The idea that the country may have rushed to get rid of lignite and we would have passed the energy crisis more relaxed if we had it still in full use, has been widely circulated lately. A team of researchers from the Aristotle University of Thessaloniki (AUTh) did something simple. He took a month, specifically in December and analyzed day by day, hour by hour, the price of electricity with the current composition, ie with Renewable Energy Sources and natural gas and compared it with the old composition where lignite dominated. The difference is overwhelming.
If we had stayed with the production of lignite at the levels of previous years, the price of electricity at wholesale would be 80 euros more expensive today per megawatt hour! Preliminary calculations show that we were still living in the lignite era, we would have paid 30% more for electricity! The fact that the much cheaper wind and photovoltaic parks entered the mix changed the trend. The electricity produced is cheaper, even now at higher prices than we would pay for lignite.
A much gloomier picture for the prices in the Next Day market in December, if the RES did not participate in the electricity generation mixture, reflects a study of the Aristotle University. It is indicative that, compared to 235.38 euros per megawatt hour that the market closed in December, without the assistance of RES no day in December the price would not fall below 243.37 euros per megawatt hour.
The research was mentioned by the Minister of PEN, Costas Skrekas, during his position at the informal Council of Energy Ministers in the city of Amiens, France, in order to highlight the contribution of RES in the de-escalation of energy prices.
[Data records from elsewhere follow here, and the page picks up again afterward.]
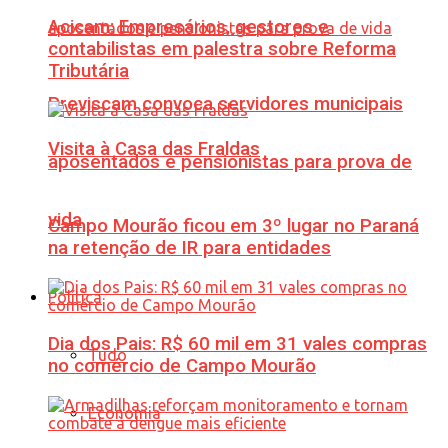
Acicam: Empresários, gestores e
contabilistas em palestra sobre Reforma
Tributária
Previscam convoca servidores municipais
Visita à Casa das Fraldas
aposentados e pensionistas para prova de
vida
Campo Mourão ficou em 3º lugar no Paraná
na retenção de IR para entidades
Política
Dia dos Pais: R$ 60 mil em 31 vales compras
Tudo
no comércio de Campo Mourão
Economia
As he pointed out, based on the AUTh study, without the production of RES, the average price in the wholesale electricity market in December would reach the level of 315 euros / MWh in our country, compared to 235 euros / MWh that was actually formed.
More specifically, the research concluded that, in the absence of “green” electricity generation, December would close at 319.18 euros / MWh. Therefore, renewable energy sources “cut” by the price of the Next Day market by 83.8 euros / MWh.
According to the data of AUTh, there was not a single hour in the whole of December when the price without RES was lower than the final price of electricity, in which of course the cost of energy production from RES is calculated.
The RES researchers modeled the evolution on an hourly basis of prices in the Next Day market, if it were not for the wind and photovoltaic parks that contribute to the electricity generation system. Reducing the results to average daily values, it appears, among other things, that the negative record of 415.94 euros / MWh, which occurred on December 22, would be even higher, reaching 451.11 euros / MWh.
Even more important, however, is that the absence of RES would not allow prices to escalate, in the days when there was rich wind and solar potential. Thus, without the “green” electricity generation, the lowest daily price would be 243.37 euros / MWh, on December 29. In reality, however, there were days with significantly lower prices, with the result that the minimum was recorded on December 31, at 117.23 euros / MWh.
So the problem is not the existence of wind and photovoltaic, but that we do not have many of them.